• [Passage présenté]:
Chronique du mille-pattes (4) Et bien, dansez maintenant ??? Première danse

Il est bien pratique d’être un mille-pattes : on peut lire en même temps toutes les feuilles de chou locales avant d’en faire son repas. C’est ainsi que passant de LS à la LB, j’ai découvert que Philippe de Woot, professeur émérite et ami des GP pour le climat (lire son témoignage de soutien ailleurs sur le site) avait été l’invité de la Libre du week-end (7/8 février 2015). Le thème de son message riche et complexe est « L’entreprise doit transformer sa créativité en progrès ». Les deux pages de texte méritent une lecture attentive. On y découvre un « angle d’attaque » plutôt rare chez les défenseurs de la planète et les inquiets du changement climatique.

• [Consigne de tâche]: Prolongez la chronique du mille-pattes consacrée au message de Philippe de Woot, en reprenant juste après sa dernière phrase.

• [Liste des entrées]:

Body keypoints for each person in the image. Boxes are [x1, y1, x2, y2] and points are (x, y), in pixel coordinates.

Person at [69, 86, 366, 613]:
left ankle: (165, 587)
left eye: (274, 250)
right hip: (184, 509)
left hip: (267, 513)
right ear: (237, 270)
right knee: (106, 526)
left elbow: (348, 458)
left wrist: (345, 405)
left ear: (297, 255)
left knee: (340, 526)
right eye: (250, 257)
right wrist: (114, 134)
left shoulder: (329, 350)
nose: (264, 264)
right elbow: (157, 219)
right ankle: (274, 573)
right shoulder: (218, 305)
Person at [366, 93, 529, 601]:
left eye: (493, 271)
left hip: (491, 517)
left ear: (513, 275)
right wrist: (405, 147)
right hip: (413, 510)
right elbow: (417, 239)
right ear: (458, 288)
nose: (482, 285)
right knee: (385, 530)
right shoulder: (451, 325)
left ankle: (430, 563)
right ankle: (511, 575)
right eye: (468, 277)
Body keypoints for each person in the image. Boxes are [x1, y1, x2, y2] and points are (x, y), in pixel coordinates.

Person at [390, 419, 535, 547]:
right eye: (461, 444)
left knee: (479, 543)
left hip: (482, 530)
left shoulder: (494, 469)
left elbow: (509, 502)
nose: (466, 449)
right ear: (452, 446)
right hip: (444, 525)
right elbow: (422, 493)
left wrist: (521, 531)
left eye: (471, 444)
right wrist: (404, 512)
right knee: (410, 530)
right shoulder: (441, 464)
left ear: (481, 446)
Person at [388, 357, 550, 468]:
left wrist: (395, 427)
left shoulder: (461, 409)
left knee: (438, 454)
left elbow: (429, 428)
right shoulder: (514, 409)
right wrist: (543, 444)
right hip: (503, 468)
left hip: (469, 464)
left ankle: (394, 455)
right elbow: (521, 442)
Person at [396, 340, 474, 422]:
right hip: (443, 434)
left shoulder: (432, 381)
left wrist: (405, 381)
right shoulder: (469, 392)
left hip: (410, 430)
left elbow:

• [Réponse proposée]:
Rappelons quelques points forts de son témoignage :  «  Le dérèglement climatique est la menace la plus grave qui pèse sur notre avenir. Nous savons désormais que nous en sommes responsables…       Notre modèle économique en est une des causes majeures. En accélérant sa course, il commence à détruire la planète par les gaz à effet de serre, l’épuisement des ressources, la pollution des eaux et des sols, la destruction de la biodiversité… La transformation de la société et de son modèle de développement commence par une prise de conscience des finalités de notre action et par un engagement sur le type de monde que nous voulons construire ensemble »

Cette prise de conscience, qui est notre point commun à tous, engagés dans l’aventure des « grands-parents », se décline généralement, et c’est fort bien, dans des projets  de changement des modes de consommation, de développement d’une (contre) économie de proximité, de promotion de modes agricoles plus respectueux  de la terre, bref dans tout ce qu’un mille-pattes peut faire pour sauvegarder la terre nourricière en éduquant ses petits-enfants à ne pas mourir d’indigestion, en n’avalant pas plus que leur ration recommandée quotidienne !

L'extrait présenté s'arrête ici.